1) On the lower level, an RDF schema is defined. It's a standard set of classes and properties, possible extended by users who want more options (using a definition language translated to RDF).

2) On the high level, the user defines resources using those classes and properties.

There's no problem with the lower level, because the data model is public: Even if a user decides to add new content, she's very welcome to share it and make other people's apps have more features. The problem is with the second part. In the higher level, the user defines tasks, meetings, appointments, plans and schedules. These may be private, and the user may prefer to to have any info in the URI revealing the source of the information.

So here are the questions I have on my mind:

1) Which URI scheme should I use? I don't have a website or any web pages, so using http doesn't make sense. It also doesn't seem to make sense to use any other standard IANA-registered URI. I've been considering two options: Use some custom, my own, URI scheme name for public resources, and use a bare URN for private ones, something like this:

urn : random_name_i_made_up : some_private_resource_uuid

But I was wondering whether a custom URI scheme is a good decision, I'm open to hear ideas from you :)

2) How to hide the private resources? On one hand, it may be very useful for the URI to tell where a task came from, especially when tasks are shared and delegated between people. On the other hand, it doesn't consider privacy. Then I was thinking, can I/should I use two different URI styles depending on user settings? This would create some inconsistency. I'm not sure what to do here, since I don't have any experience with URIs. Hopefully you have some advice for me.

Was it helpful?

Solution

1) Which URI scheme should I use?

I would advise the standard urn:uuid: followed by your resource UUID. Using standards is generally to be preferred over home-grown solutions!

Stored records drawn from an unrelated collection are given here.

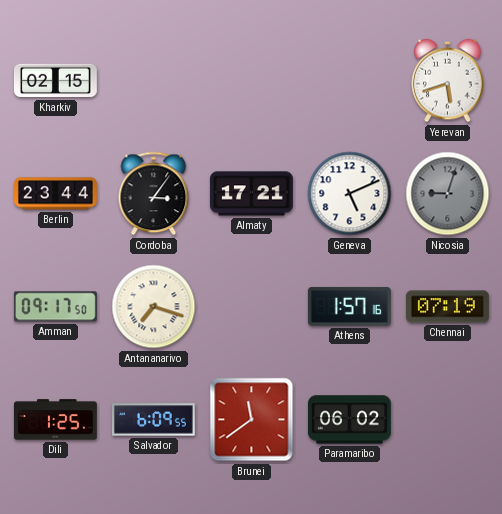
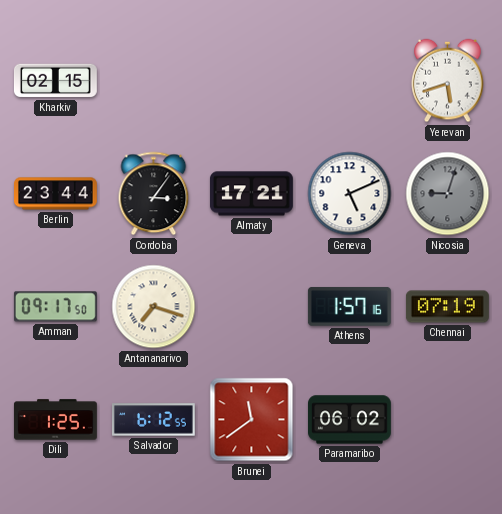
Salvador: 6:09 -> 6:12
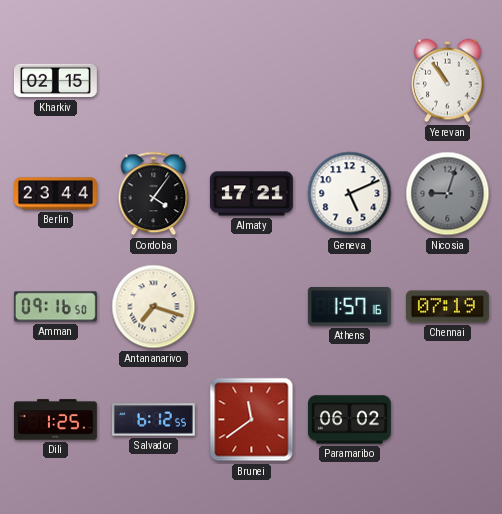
Yerevan: 5:42 -> 10:54
Cordoba: 3:06 -> 4:06
Amman: 09:17 -> 09:16
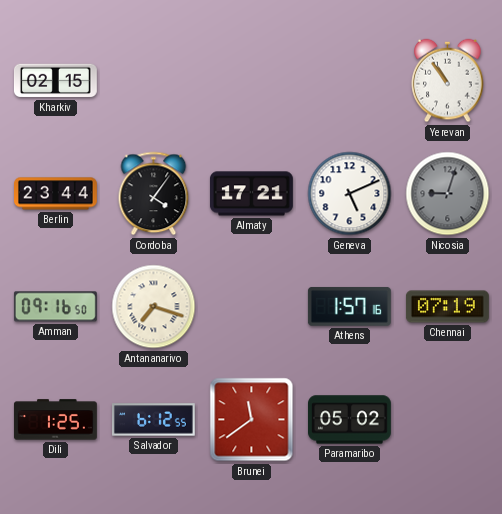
Paramaribo: 06:02 -> 05:02
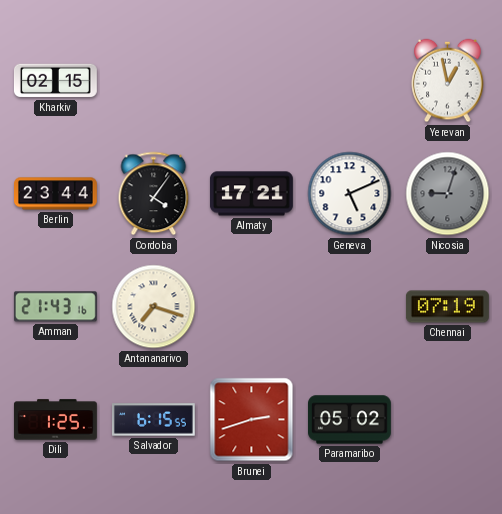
Yerevan: 10:54 -> 12:58
Amman: 09:16 -> 21:43
Athens: 1:57 -> none
Salvador: 6:12 -> 6:15
Brunei: 11:39 -> 2:42
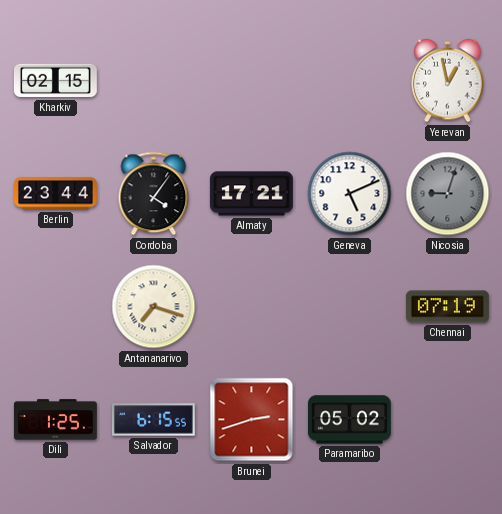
Amman: 21:43 -> none
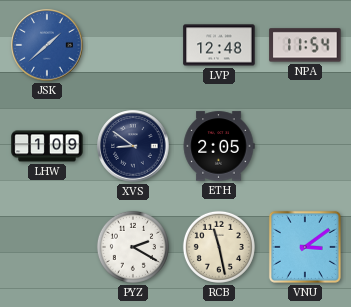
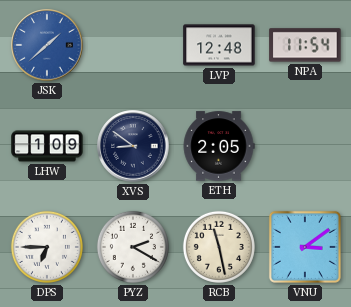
DPS: none -> 6:45
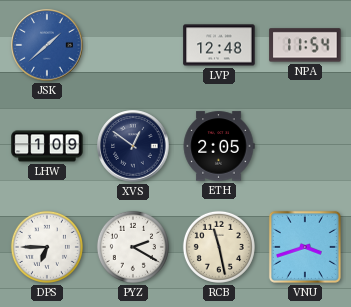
XVS: 8:51 -> 12:51
VNU: 3:09 -> 3:42
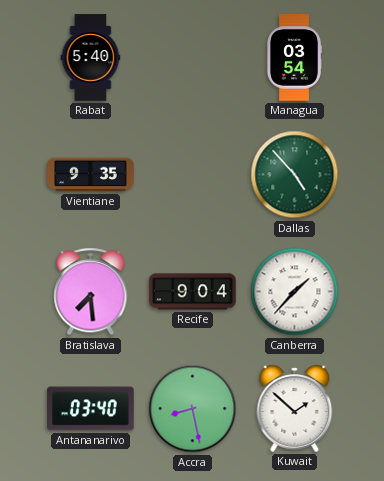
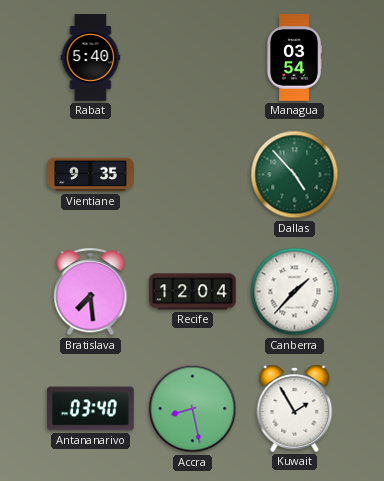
Recife: 9:04 -> 12:04
Kuwait: 1:52 -> 1:55
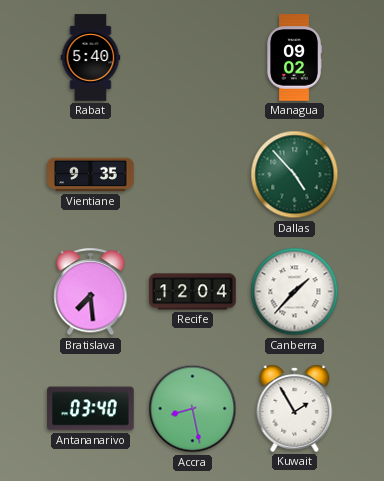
Managua: 03:54 -> 09:02
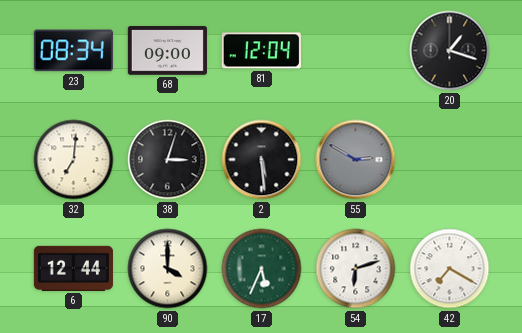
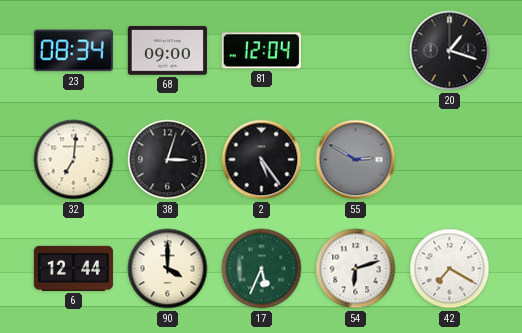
2: 5:29 -> 5:24
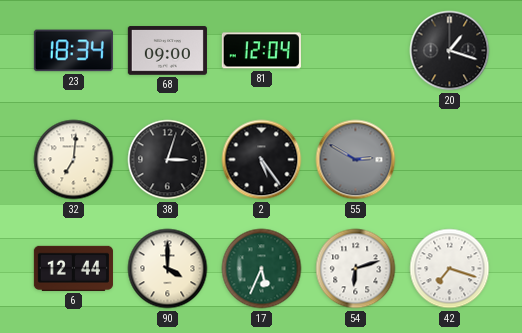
23: 08:34 -> 18:34
42: 7:20 -> 7:18
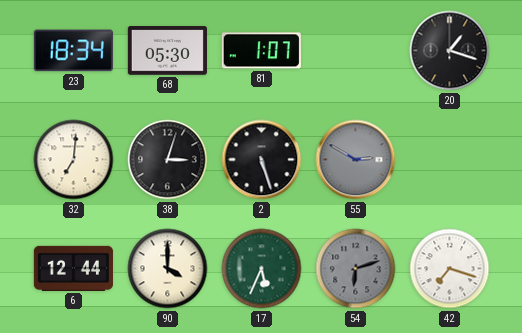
68: 09:00 -> 05:30
81: 12:04 -> 1:07
2: 5:24 -> 5:27
54 dial: white -> grey
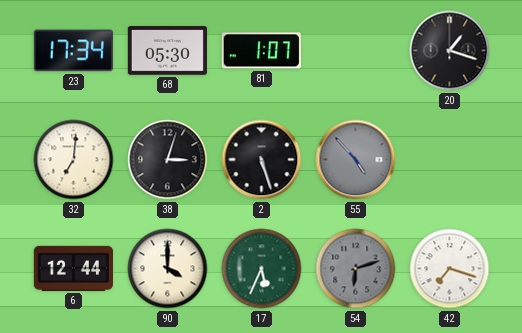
23: 18:34 -> 17:34
55: 2:50 -> 4:53
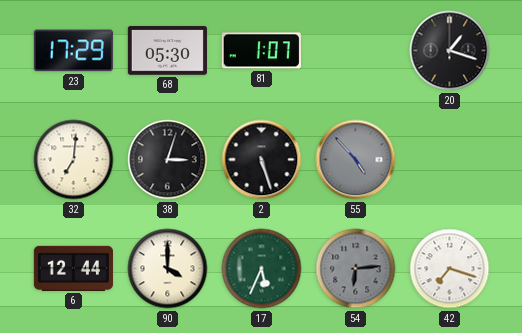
23: 17:34 -> 17:29
54: 6:12 -> 6:14
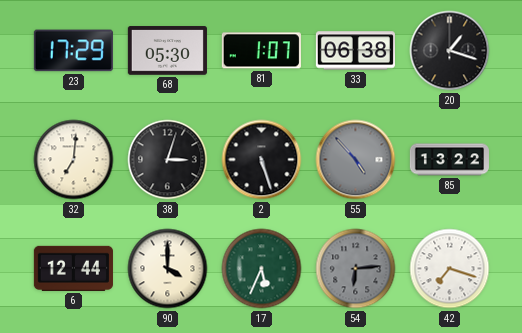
33: none -> 06:38
85: none -> 13:22
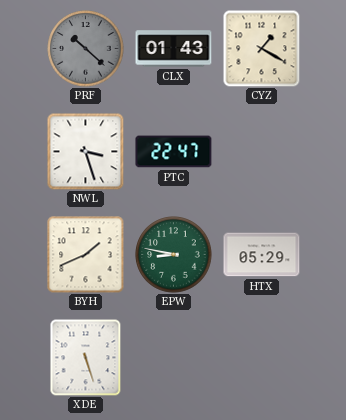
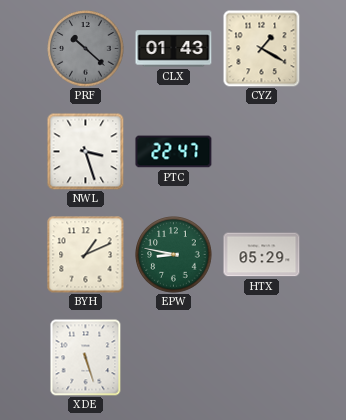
BYH: 1:41 -> 1:11
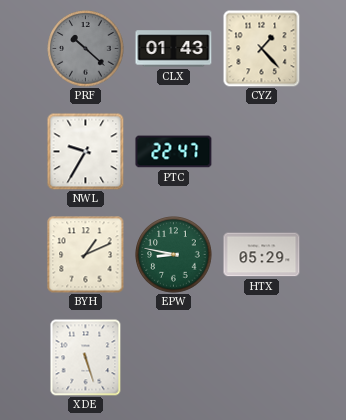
CYZ: 1:20 -> 1:23
NWL: 3:27 -> 9:35
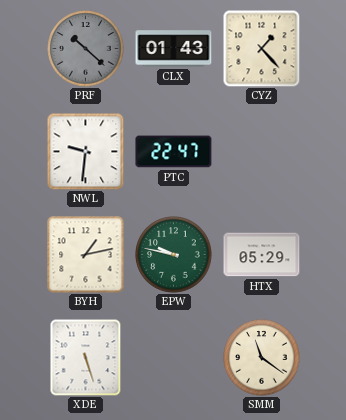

2) How to hide the private resources?

Don't use different identifier schemes. Trying to bake authorization and access control into the identity scheme is mixing the layers in a way that's bound to cause you pain in the future. For example, what happens if a user makes some currently private content (e.g. a draft) into public (it's now in its publishable form)?

Have a single, uniform identifier solution, then provide one or more services that may or may not resolve a given identifier to a document, depending on context (user identity, metadata about the content itself, etc etc). Yes this is much like an HTTP server would do, so you may want to reconsider whether to have an embedded HTTP service in your architecture. If not, the service you need will have many similarities to HTTP, you just need to be clear the circumstances in which an identifier may be resolved to a document, what happens when that is either not possible or not permitted, etc.

You may also want to consider where you're going to add the most value. Re-inventing the basic service access protocols may be a fun exercise, but your users may get more value if you re-use standard components at the basic service level, and concentrate instead on innovating and adding features once the user actually has access to the content objects.